Hitting the bull′s-eye: Computer models for treating vision disorders
Petar Markov
Cardiff University, UK
: Int J Ophthalmic Pathol
Abstract
Statement of the Problem: Over 300 million people worldwide are affected by vision impairment. Thus, extensive research efforts are being directed towards developing new and improved treatments. The sclera (white of the eye) is vital for healthy vision because it maintains the eye’s structural stability and shape, properties which are compromised in prevalent conditions such as myopia and glaucoma. To better comprehend the disease mechanisms, we aim to create biomechanical computer models of the eye that incorporate physiological data on both the scleral cell cytoskeletal and extracellular matrix (ECM) components. Specifically, we targeted the scleral region bordering the optic nerve, a key region in glaucoma and myopia development. Methodology & Theoretical Orientation: We required specimens from closely-matched young adult age because body physiology slows down with time. This is particularly problematic when dealing with human tissues.

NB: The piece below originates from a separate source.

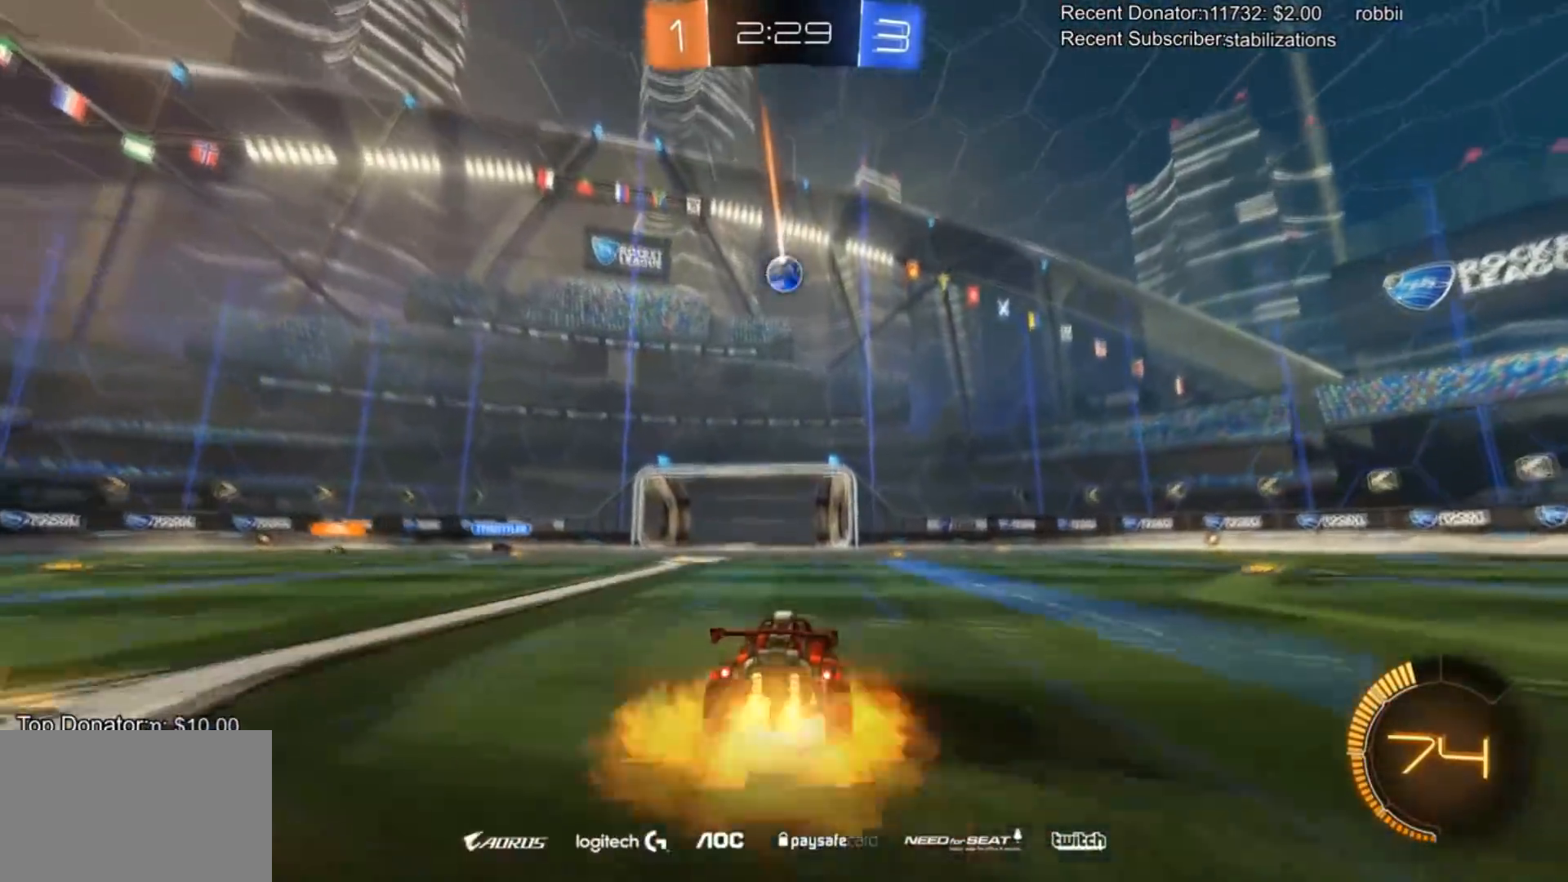
{"buttons": ["CIRCLE", "R2"], "left_stick": "center", "right_stick": "center", "events": [[200, "CIRCLE", "down"], [267, "CROSS", "up"], [334, "left_stick", "center"]]}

Therefore, we compared several mammal species to find a suitable human analogue. Wide-angle X-ray scattering (WAXS) was used to map the scleral collagen orientation and distribution, while multi-photon microscopy provided clarity on the depth profile. The geometry of the eyeball was acquired from video motion capture imaging of specimens that were inflated under simulated eye pressure. Planned experiments include studies of fibroblast cytoskeletal reorganization under simulated eye pressure (mimicking glaucoma). Findings: After comparing 11 mammal species, our results revealed that the peripapillary sclera of the bovine has a tissue structure closely resembling that of humans, including the important annular structure around the optic nerve, which is vital for its mechanical support. Furthermore, we have optimized protocols for bovine fibroblasts, which will be used to study their pressure-controlled mechanotransduction pathways. Conclusion & Significance: ECM and cytoskeletal structural information will be used along with geometric data to create integrated models of the eye for driving future scleral-targeted treatments for glaucoma and myopia.
Biography
Petar Markov is currently pursuing his PhD at Cardiff University as part of a joined project between the Schools of Optometry and Vision Sciences, Biosciences and Engineering. He completed his Master’s thesis at Institute of Genetics and Molecular and Cellular Biology (IGBMC) in Strasbourg, France. Having background in Molecular biology and Biophysics, respectively, his Bachelor and Master degrees at Sofia University benefits his investigation of the role of ocular fibroblasts in determining tissue biomechanics in healthy and diseased eyes. He is also a member of the Cardiff Institute of Tissue Engineering and Repair (CITER).